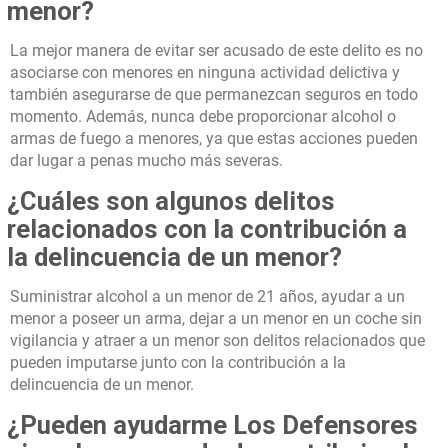
menor?
La mejor manera de evitar ser acusado de este delito es no
asociarse con menores en ninguna actividad delictiva y
también asegurarse de que permanezcan seguros en todo
momento. Además, nunca debe proporcionar alcohol o
armas de fuego a menores, ya que estas acciones pueden
dar lugar a penas mucho más severas.
¿Cuáles son algunos delitos
relacionados con la contribución a
la delincuencia de un menor?
Suministrar alcohol a un menor de 21 años, ayudar a un
menor a poseer un arma, dejar a un menor en un coche sin
vigilancia y atraer a un menor son delitos relacionados que
pueden imputarse junto con la contribución a la
delincuencia de un menor.
¿Pueden ayudarme Los Defensores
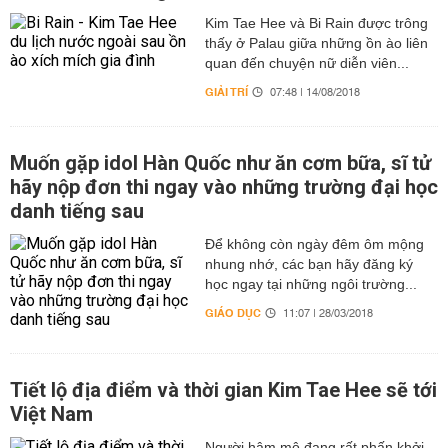
Kim Tae Hee và Bi Rain được trông
thấy ở Palau giữa những ồn ào liên
quan đến chuyện nữ diễn viên...
GIẢI TRÍ
07:48 | 14/08/2018
Muốn gặp idol Hàn Quốc như ăn cơm bữa, sĩ tử
hãy nộp đơn thi ngay vào những trường đại học
danh tiếng sau
Để không còn ngày đêm ôm mộng
nhung nhớ, các bạn hãy đăng ký
học ngay tại những ngôi trường...
GIÁO DỤC
11:07 | 28/03/2018
Tiết lộ địa điểm và thời gian Kim Tae Hee sẽ tới
Việt Nam
Người hâm mộ đang rất phấn khởi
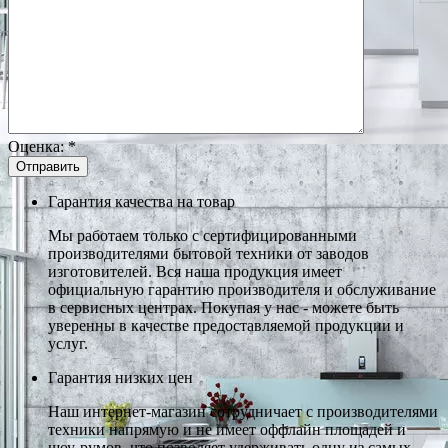
Оценка:
*
Гарантия качества на товар
Мы работаем только с сертифицированными
производителями бытовой техники от заводов
изготовителей. Вся наша продукция имеет
официальную гарантию производителя и обслуживание
в сервисных центрах. Покупая у нас - можете быть
уверенны в качестве предоставляемой продукции и
услуг.
Гарантия низких цен
Наш интернет-магазин сотрудничает с производителями
техники напрямую и не имеет оффлайн площадей и
шоу-румов, что позволяет удерживать одну из самых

★ ★ ★

» EXERCISE DETAILS:
Your answer should be one number: how many lines of the material include the word "trường".

» TASK OUTPUT:
2